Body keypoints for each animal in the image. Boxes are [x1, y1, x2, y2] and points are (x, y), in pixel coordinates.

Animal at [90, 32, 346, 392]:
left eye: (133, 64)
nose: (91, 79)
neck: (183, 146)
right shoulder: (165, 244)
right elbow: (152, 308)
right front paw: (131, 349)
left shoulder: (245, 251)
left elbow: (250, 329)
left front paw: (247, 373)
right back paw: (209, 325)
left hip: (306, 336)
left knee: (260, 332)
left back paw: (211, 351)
+---+
Go through the entries above and count the lines containing the word "right"; give only that count.

**SOLUTION TO THIS TASK**
4